Apple's Eddy Cue (SVP of internet software and services) and Craig Federighi (SVP of software engineering) have finally talked about the early - troubled - days of Apple Maps, admitting that they "completely underestimated the product."
Cue explained to Fast Company: "If you think of Maps, it seems like it's not that hard. All the roads are known, come on! All the restaurants are known. There's Yelp and Open Table; they have all the addresses. Mail gets delivered; UPS has all the addresses. The mail arrives. FedEx arrives. You know, how hard is this? That was underestimating."
That underestimation came from the idea that they were simply replacing analogue maps with digital ones and led Apple to putting a small, isolated team in charge of developing it, when really it was a much bigger job.
But how did Apple Maps get out the door in such an unfinished state? It sounds as though the scale of the problems simply weren't known, with Cue noting that "We were never able to take it out to a large number of users to get that feedback. So, to all of us living in Cupertino, Maps seemed pretty darn good. Right? The problems weren't obvious to us."
New approaches and new features
The result of that is that the company now does a lot more betas, which is why customers are able to test new versions of iOS before launch.
That's one positive that came out of a situation which Cue admits to being "embarrassed" by. And rather than abandoning Maps the company worked to develop new competencies and build it into what it is today.
Not that it's a finished product by any means. Cue explained that when it comes to quality – to testing and validating information: "We've improved it significantly, and Google's improved theirs significantly, but it's still a problem that needs to be better. For both of us."
Cue also talked about how the company is improving the service using crowd-sourced data: for instance, if a lot of users are suddenly downloading golf apps at a location, or traffic has all started heading in a new direction to the expected pattern, that would signal that a new golf course has opened or a road was shut.
He said in the former case the company would then check satellite pictures to see if a golf course has suddenly sprung up, or 'in a worst-case scenario, you would have to drive by.'
With the traffic data, Federighi confirmed that device travel patterns are used, but that the data is kept completely anonymous: "that [data is] something that is personal to you and provides value to you, but we don't want Apple to know when you go to work. So we keep that intelligence on the device, but we can anonymously track things like traffic patterns."

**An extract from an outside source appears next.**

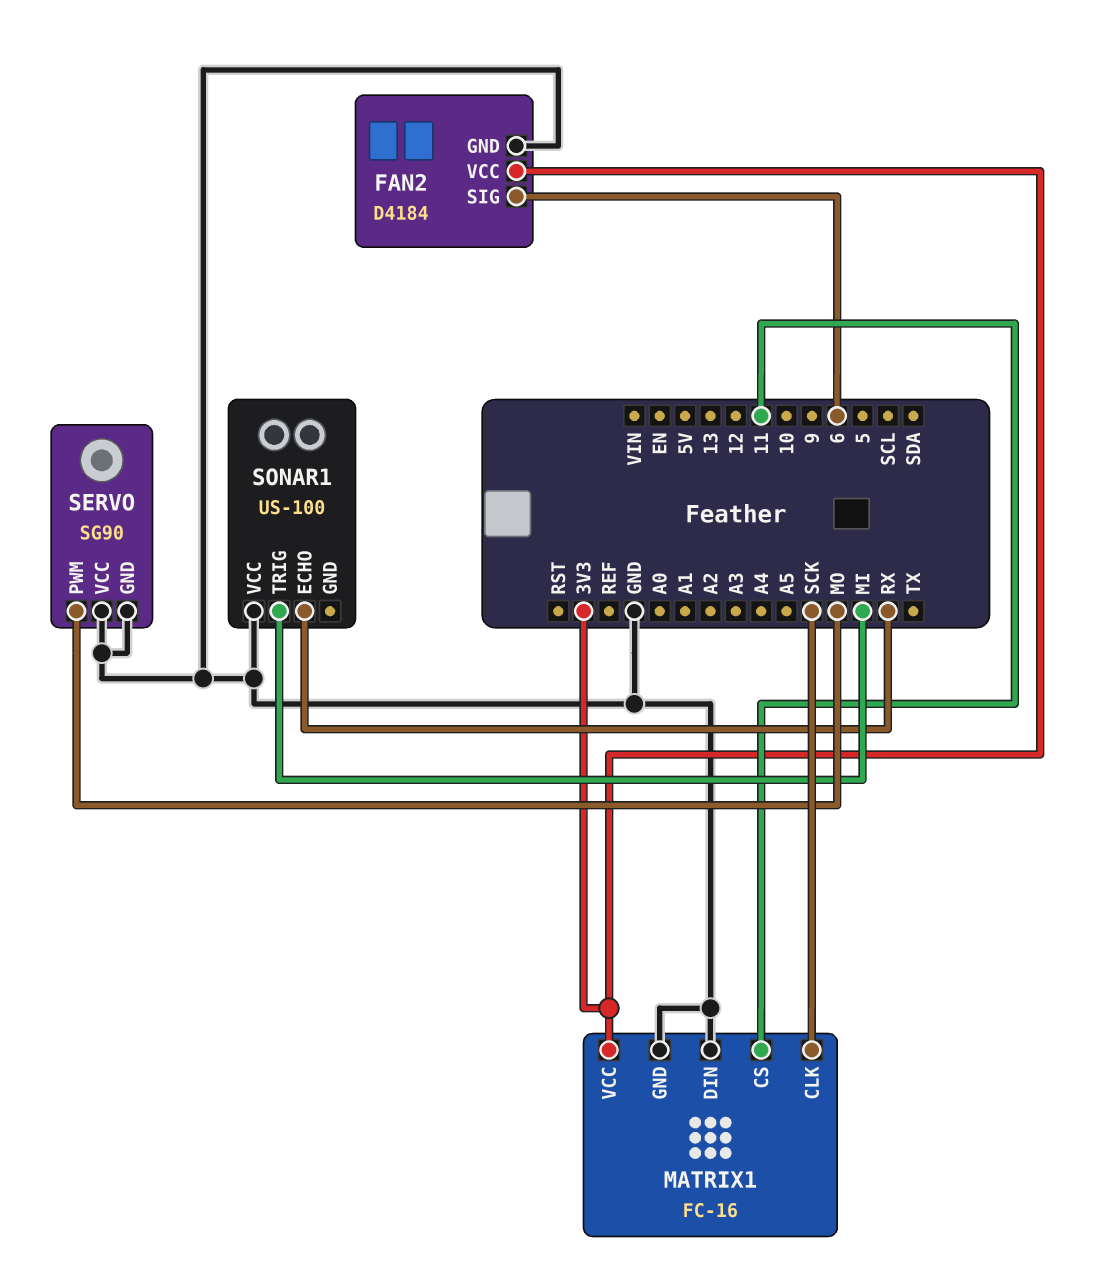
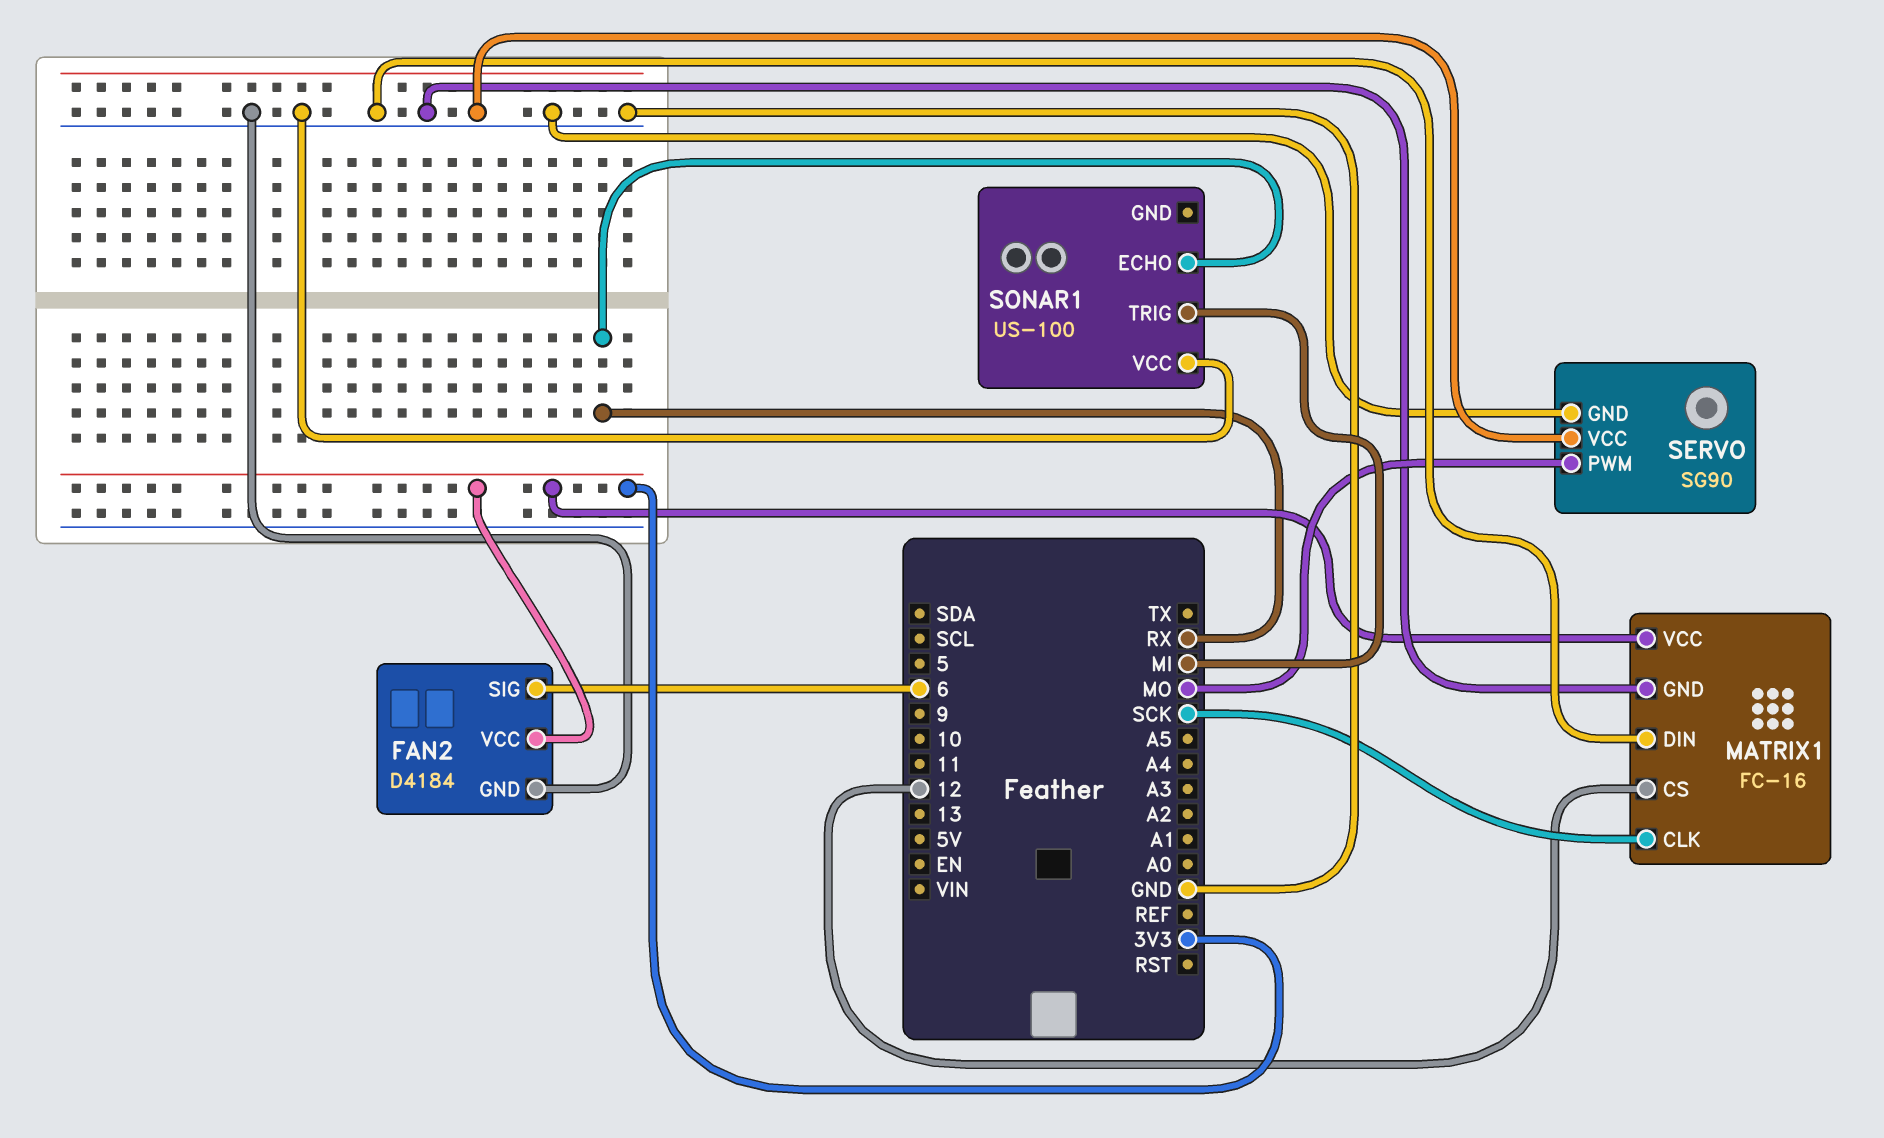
MATRIX1 pin CS: 11 -> 12

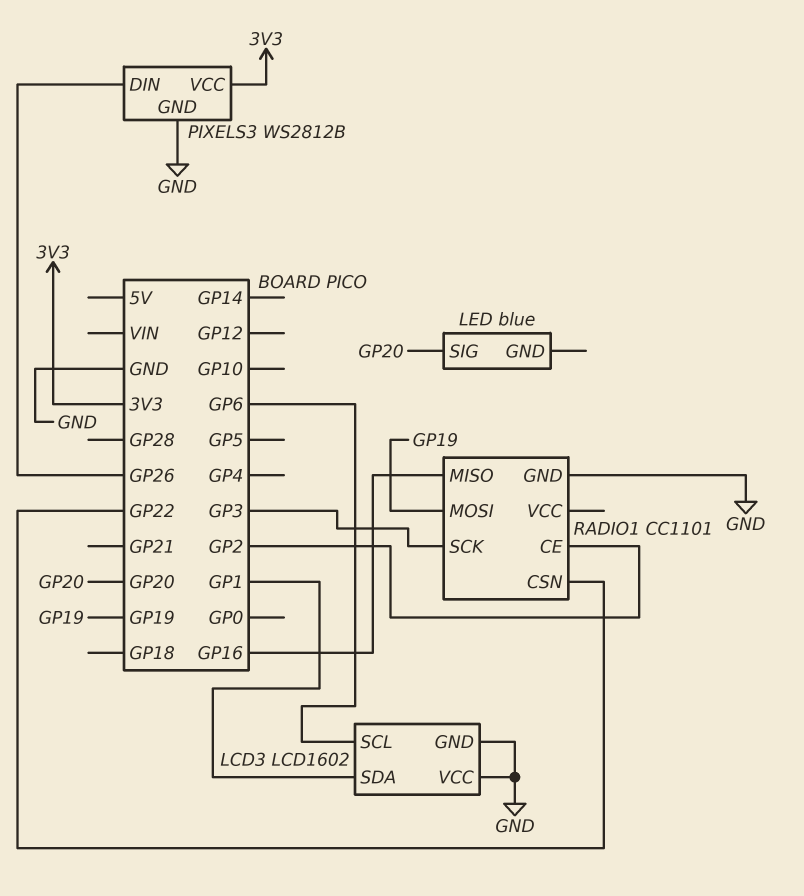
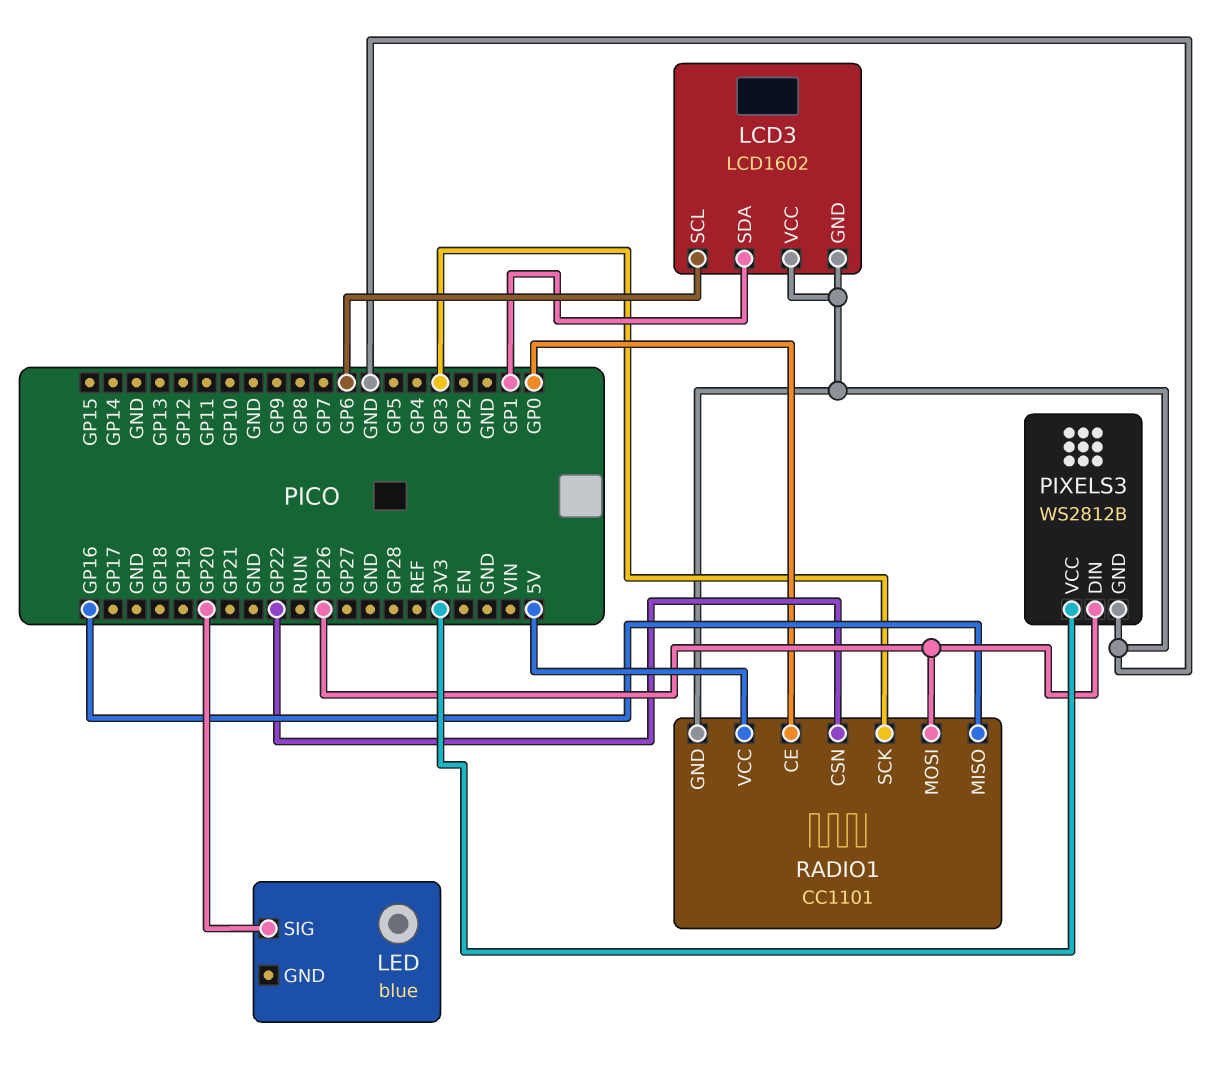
RADIO1 pin CE: GP2 -> GP0
RADIO1 pin MOSI: GP19 -> GP26
RADIO1 pin VCC: none -> 5V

You can also expect new features to be added to Apple Maps over time. Cue and Federighi wouldn't be drawn on exactly what, but Cue did note a couple of areas he'd like to see improved, including more detailed traffic information and reminders of the names and locations of restaurants you like in places you don't often visit.
For now we should probably just be thankful that Maps has reached a state where Apple is no longer suggesting users try its competitor's apps.